SkyReels-V4 from Kunlun Tech Ranks Second Among Global Video Generation Models
3 day ago / Read about 0 minute
Author:小编   

According to a report by Pandaily, Skywork AI, a subsidiary of Kunlun Tech, officially released its multimodal video foundation model, SkyReels-V4, on February 27, 2026. This model supports cinema-grade audio-video synchronous output with 1080p resolution, 32 frames per second, and a maximum duration of 15 seconds, making it the world's first video large model to simultaneously support multimodal input, joint audio-video generation, and unified creative tasks.
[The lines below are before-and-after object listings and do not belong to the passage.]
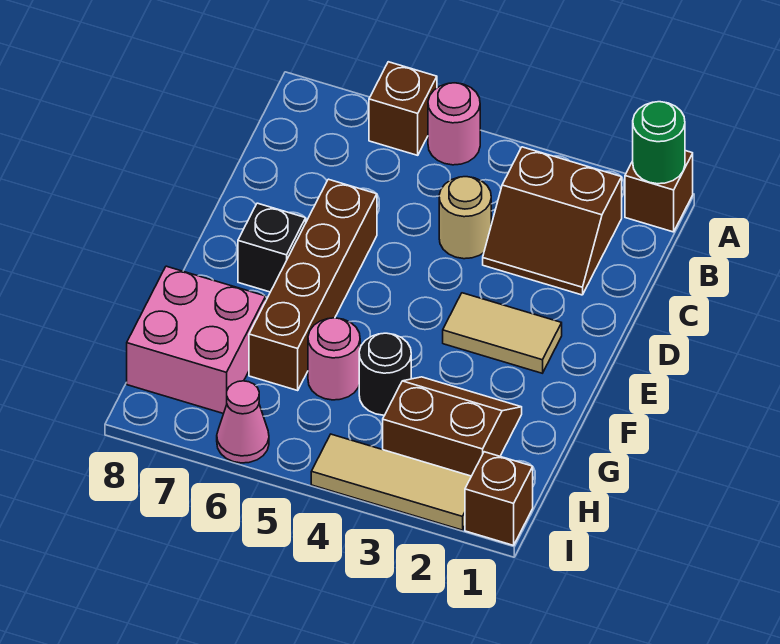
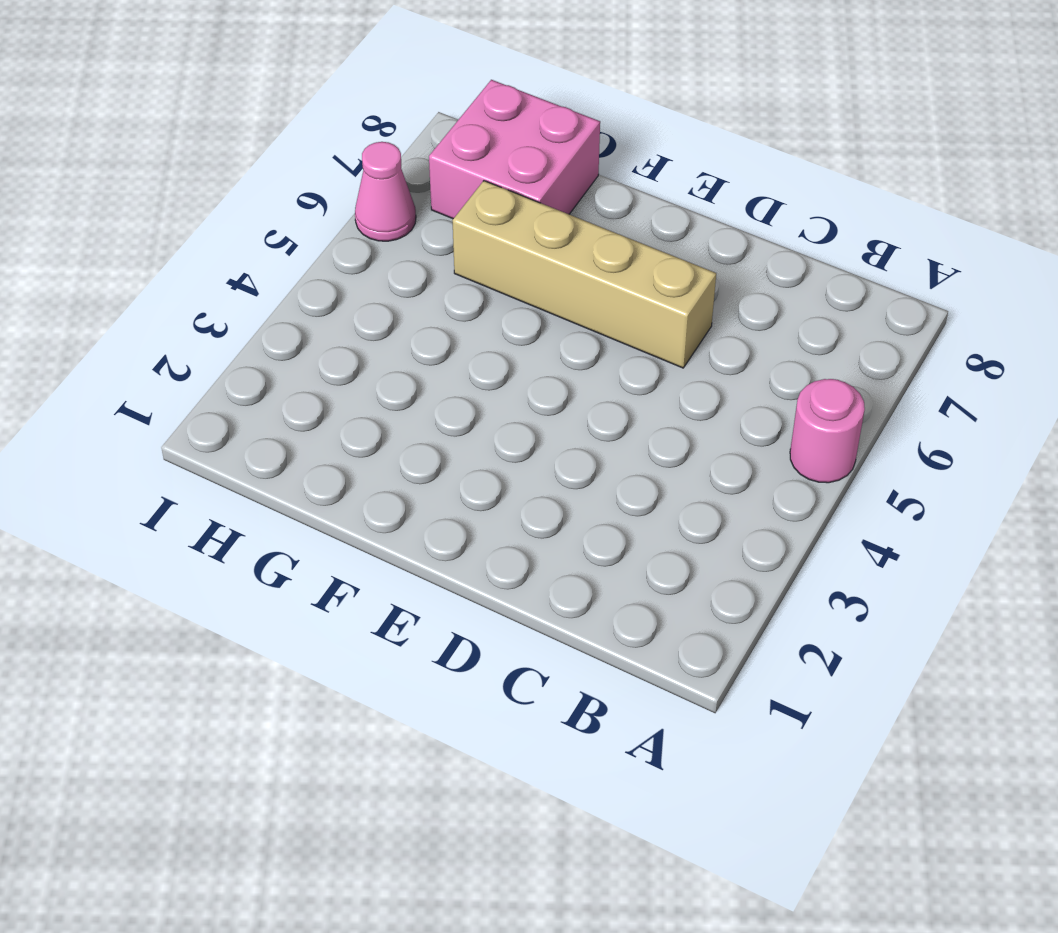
tan 1x4 brick [452,181,716,368] -> brown 1x4 brick [249,179,377,390]
none -> brown 1x1 brick [625,151,693,232]
none -> brown 1x1 brick [369,62,437,155]
none -> brown 2x2 slope [483,147,622,295]

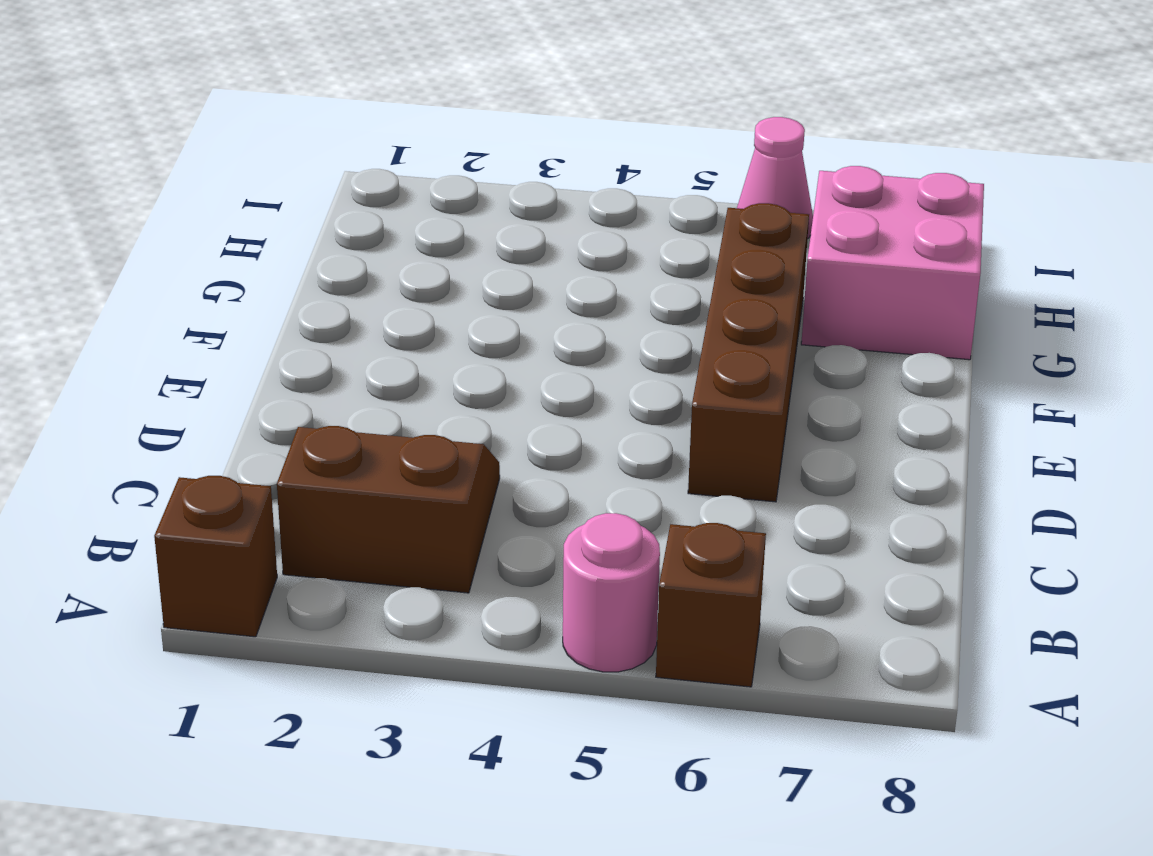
none -> tan 1x1 round brick [439,177,491,259]
none -> tan 1x2 tile [443,293,562,373]
none -> black 1x1 brick [238,203,306,292]

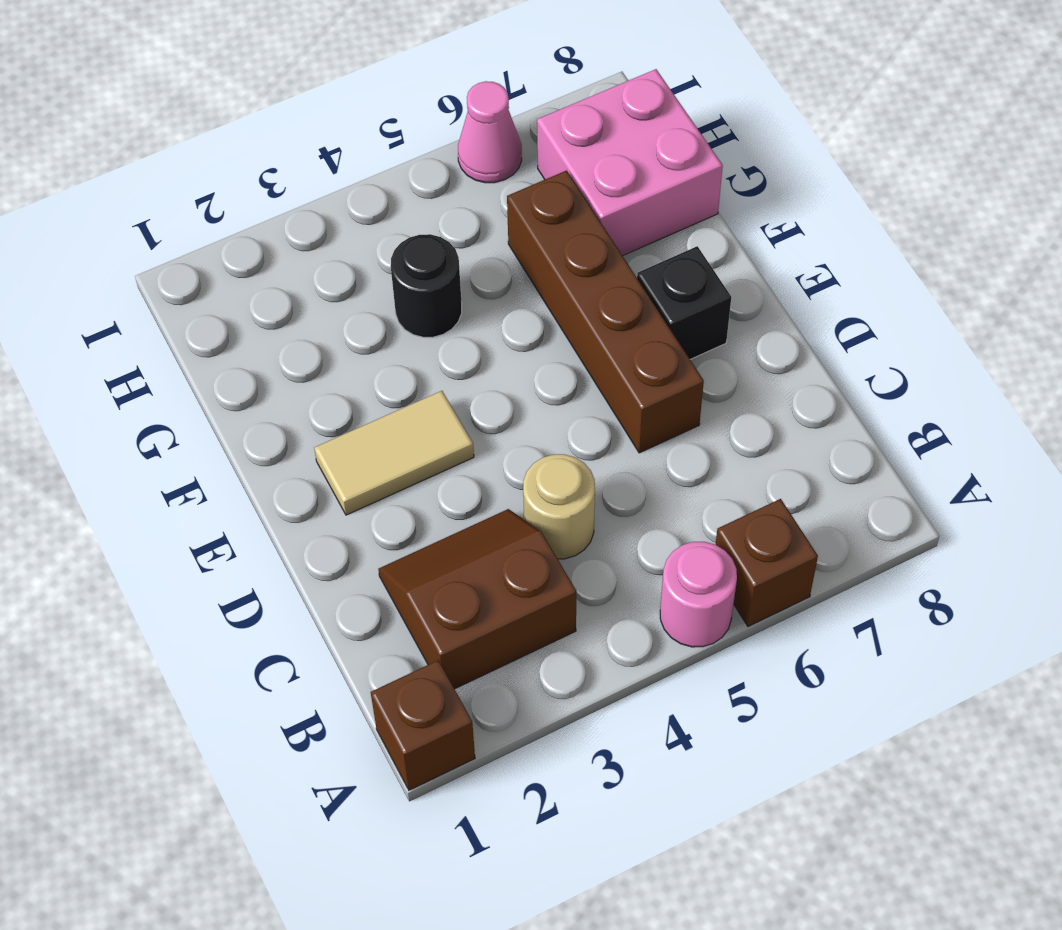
none -> brown 2x2 slope [383,377,522,476]
none -> pink 1x1 round brick [308,318,360,400]
none -> brown 1x1 brick [465,452,533,545]

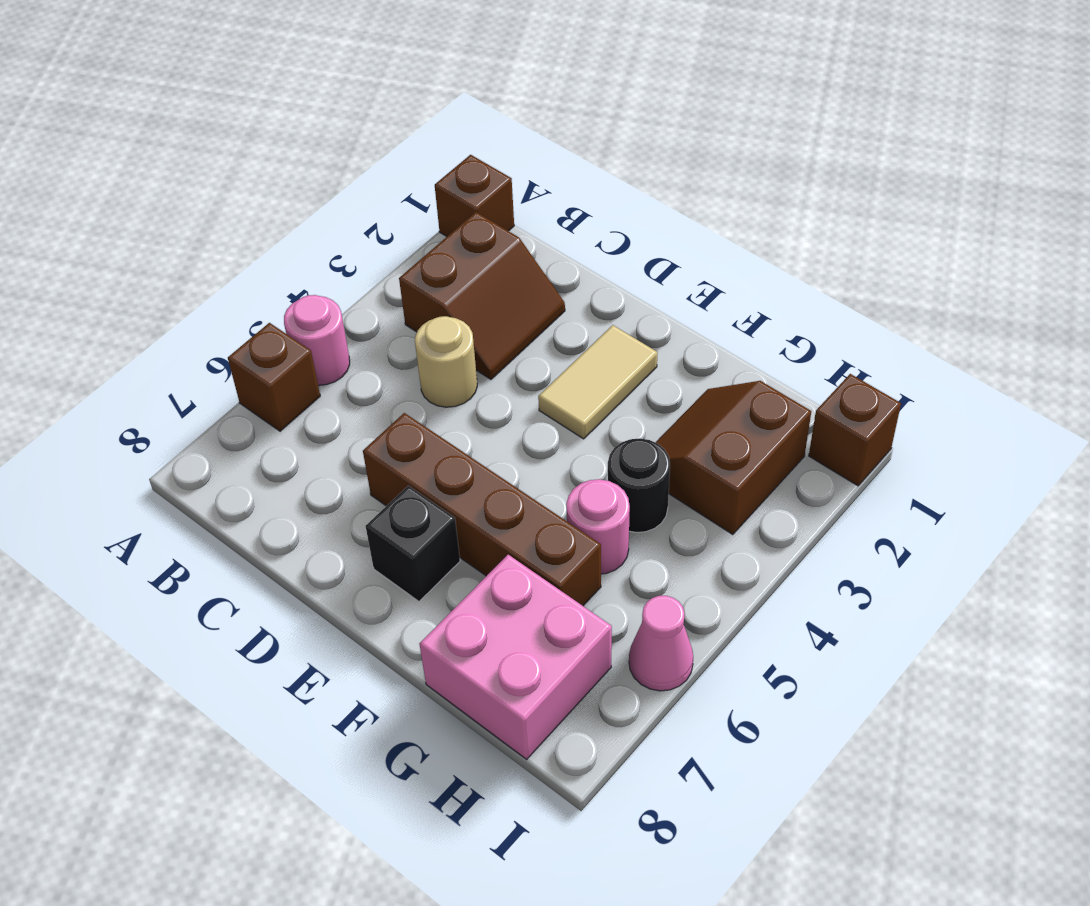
none -> tan 1x3 tile [311,434,471,530]
none -> green 1x1 round brick [633,102,685,184]

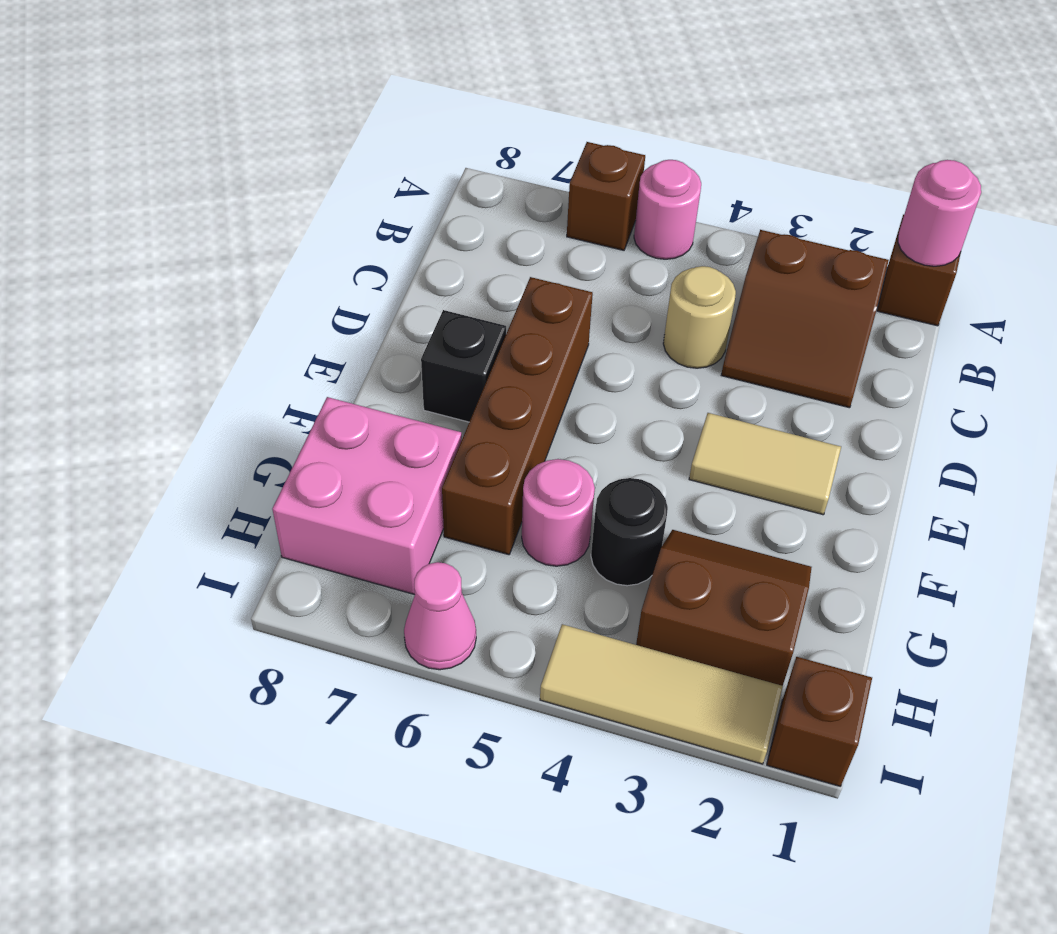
pink 1x1 round brick [898,160,981,266] -> green 1x1 round brick [633,102,685,184]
In the latest rankings by Artificial Analysis, SkyReels-V4 ranks second globally among active text-to-video (including audio) models and fourth in the all-time historical rankings, outperforming mainstream models such as Veo 3.1, Sora 2, Vidu Q3, and Wan 2.6. It adopts a symmetric dual-stream MMDiT architecture, achieving deep audio-video coupling through bidirectional cross-attention, and introduces RoPE frequency domain scaling and a trainable video sparse attention mechanism (VSA), significantly reducing computational overhead. The training employs a multi-stage progressive paradigm, with final fine-tuning based on 5 million multimodal data samples. SkyReels-V4 serves as a core component of Kunlun Tech's AI ecosystem in the video sector and will support generation durations exceeding 60 seconds, real-time interactive editing, and open APIs in the future. It will collaborate with the Skywork, Mureka, and Matrix Game model families to build a comprehensive multimodal content production system.